Gaussian distributions is used to describe the importance. The horizontal axis shows word position in main body of email. The vertical axis represents the importance. Thus, two Gaussian distributions will represent these two assumptions respectively. The importance of one word will be the result of accumulation between two values from these two assumptions.
Two group of proper parameters for two Gaussian distributions will be determined based on lots of test.
Otherwise, we use log rule as below to transform division to subtraction for avoiding the problem of arithmetic underflow caused by the tiny probability.
log(a/b) = log(a) - log(b)
Next, according to the log rule, three Impact Factors can determine the word probability in each group in the form as following:
Word Probability = log(「impact factor 1」) + log(「impact factor 2」) + log(「impact factor 3」)

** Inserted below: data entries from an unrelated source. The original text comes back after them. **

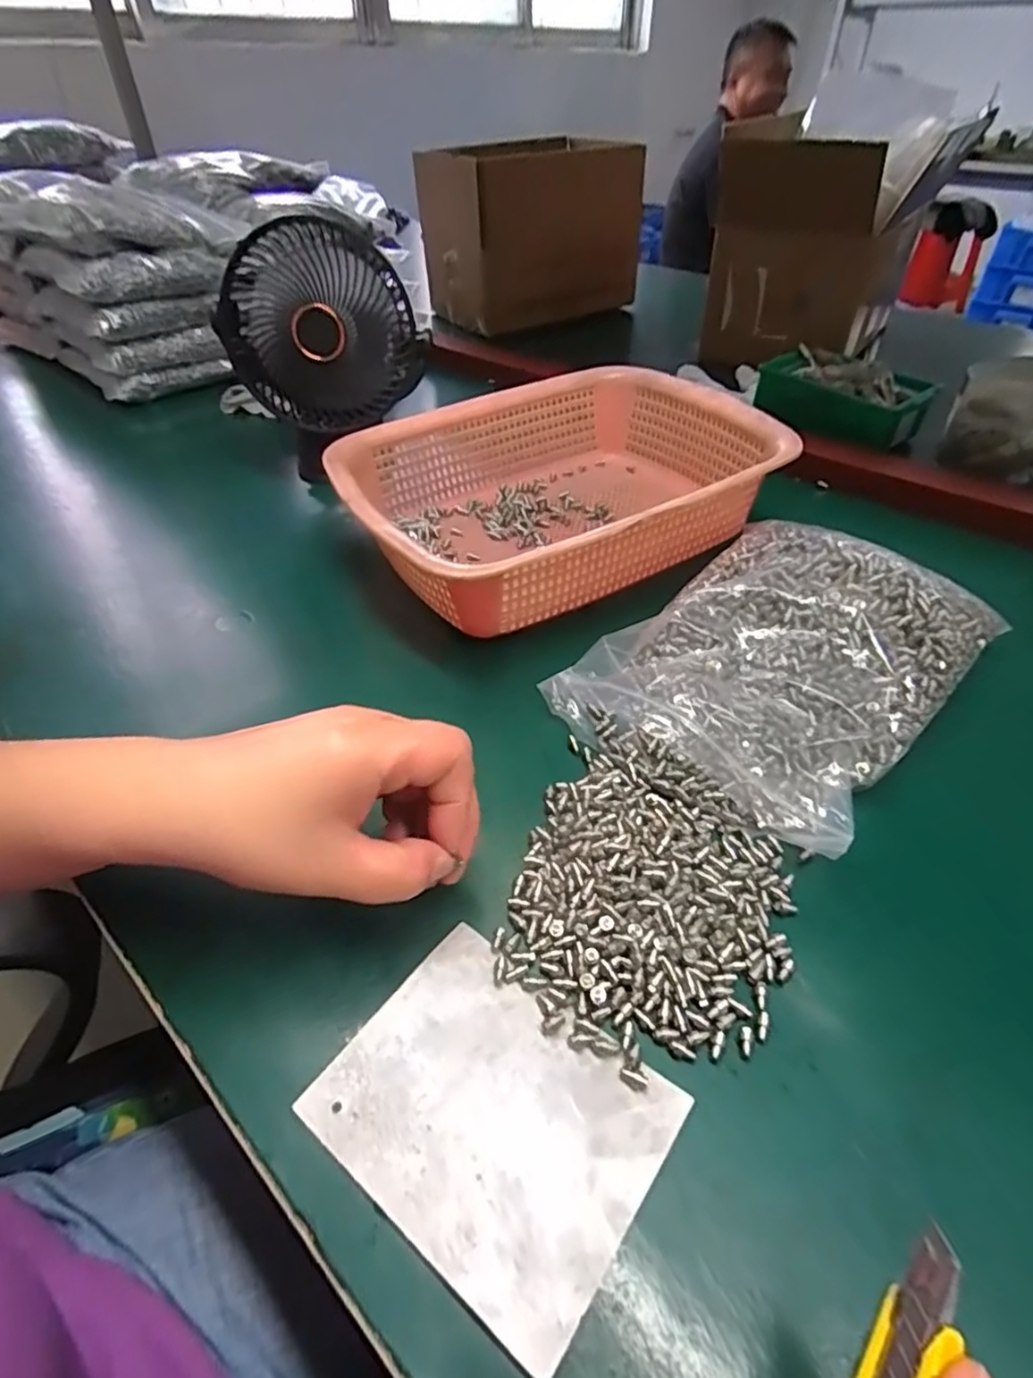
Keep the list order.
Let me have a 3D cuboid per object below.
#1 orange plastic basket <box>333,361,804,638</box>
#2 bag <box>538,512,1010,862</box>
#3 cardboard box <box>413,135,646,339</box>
[{"bbox_3d":[0.027,-0.144,0.480,0.289,0.081,0.210,-24,49,-22],"label":"orange plastic basket"},{"bbox_3d":[0.149,-0.028,0.368,0.166,0.050,0.212,33,53,30],"label":"bag"},{"bbox_3d":[0.020,-0.648,0.933,0.256,0.183,0.191,-22,48,-21],"label":"cardboard box"}]

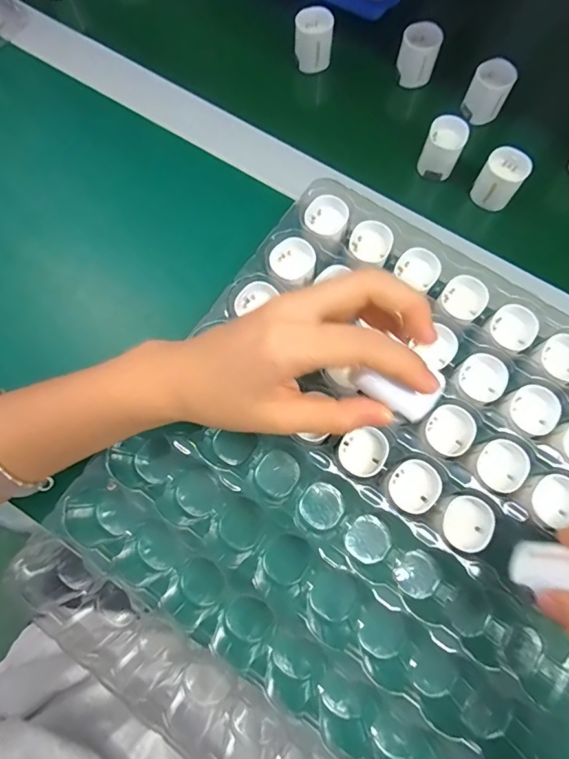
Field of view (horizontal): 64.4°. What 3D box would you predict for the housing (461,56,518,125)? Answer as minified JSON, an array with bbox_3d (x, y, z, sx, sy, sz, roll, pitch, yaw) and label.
[{"bbox_3d":[0.166,-0.234,0.368,0.031,0.033,0.031,0,76,0],"label":"housing"}]

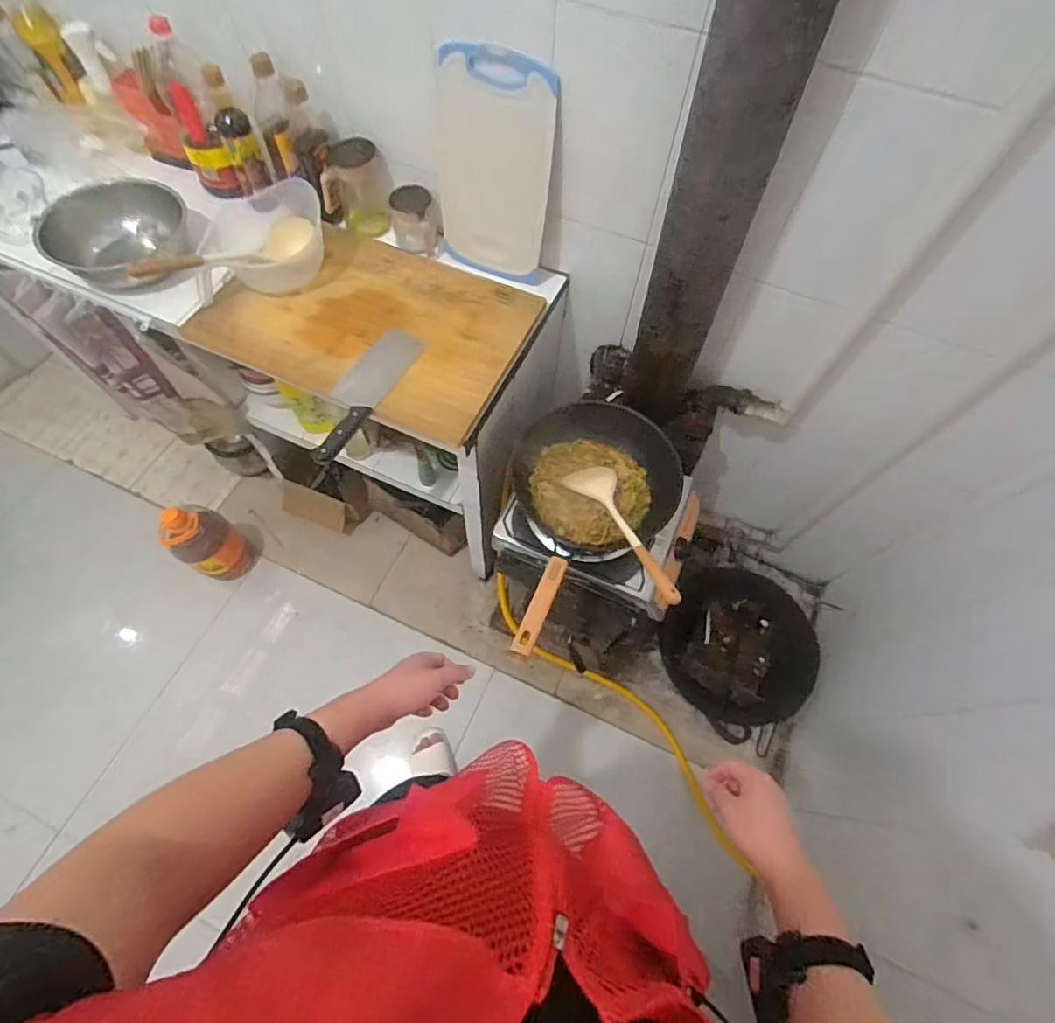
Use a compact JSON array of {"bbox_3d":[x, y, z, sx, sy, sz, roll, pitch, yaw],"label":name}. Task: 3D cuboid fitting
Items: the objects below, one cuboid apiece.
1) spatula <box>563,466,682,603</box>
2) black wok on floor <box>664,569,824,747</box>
[{"bbox_3d":[0.171,0.027,0.934,0.107,0.047,0.347,-17,45,-10],"label":"spatula"},{"bbox_3d":[0.585,0.399,1.486,0.409,0.115,0.442,-1,72,3],"label":"black wok on floor"}]

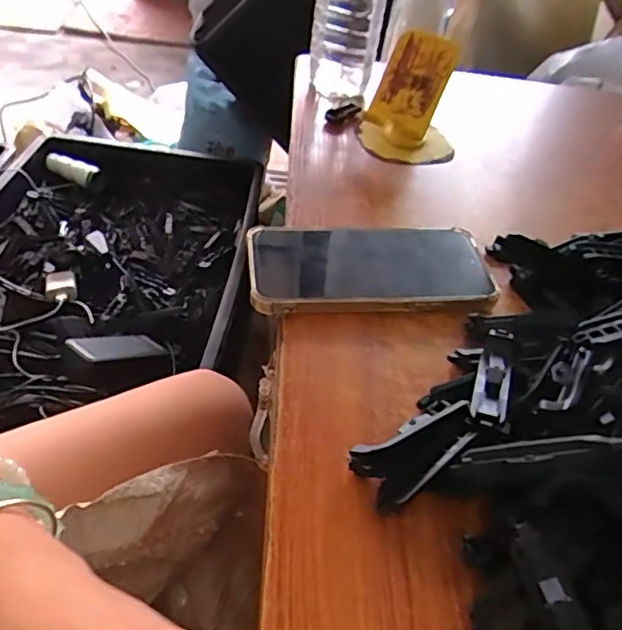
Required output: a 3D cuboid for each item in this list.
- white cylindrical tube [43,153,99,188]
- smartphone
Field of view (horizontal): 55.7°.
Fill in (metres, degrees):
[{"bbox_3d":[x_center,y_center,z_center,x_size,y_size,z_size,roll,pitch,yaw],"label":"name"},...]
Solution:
[{"bbox_3d":[-0.429,-0.259,1.050,0.115,0.034,0.034,27,46,20],"label":"white cylindrical tube"},{"bbox_3d":[0.041,-0.035,0.410,0.167,0.011,0.082,0,48,-7],"label":"smartphone"}]

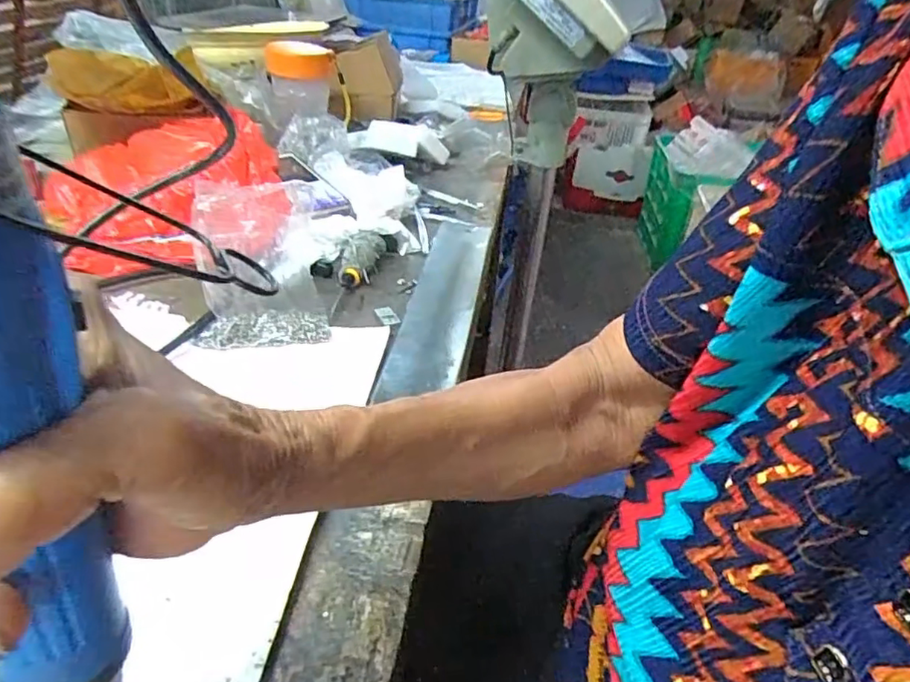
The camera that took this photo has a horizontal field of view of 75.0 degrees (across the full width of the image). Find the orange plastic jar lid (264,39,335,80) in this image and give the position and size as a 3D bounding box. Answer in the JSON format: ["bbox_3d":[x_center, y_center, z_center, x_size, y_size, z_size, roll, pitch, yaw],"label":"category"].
[{"bbox_3d":[-0.197,-0.357,0.756,0.084,0.040,0.066,-4,35,-13],"label":"orange plastic jar lid"}]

Considering that the importance of these Impact Factors are different, thus we need to find proper weight value for each of them to get a maximum of accuracy of classification. So, the form will be as following:
Word Probability = weight1×log(「impact factor 1」) + weight2×log(「impact factor 2」) + weight3×log(「impact factor 3」)
After implement of 1st Impact Factor, the accuracy of classification is about 73.81%.
After implement of 2nd Impact Factor, surprisingly there is no improvement on accuracy.
In 3rd Impact Factor, there are three groups of uncertain values that we should test to find the proper values.
Finally, we have got the proper parameters and weight values to achieve the accuracy of 81.12%.
TF-IDF doesn't work here. It possibly shows that the high frequency words are evenly distributed in each group.
Here, it is only a simple assumption on the importance of word position and this Impact Factor has good performance on accuracy improvement. I think, there are still better assumptions which have better performance, for example: 「the first paragraph and the first sentence in each paragraph are important.」 However, this assumption needs much more time to implement due to the non-unified format of main body in email.
The Naive Bayes classifier has a good performance on email classification and the analysis on word position will further improve the accuracy. The probability of guessing the group is 5% (1/20) and the algorithm above achieves 81.12%.
Mitchell, T. "Machine Learning". McGraw Hill, 1997.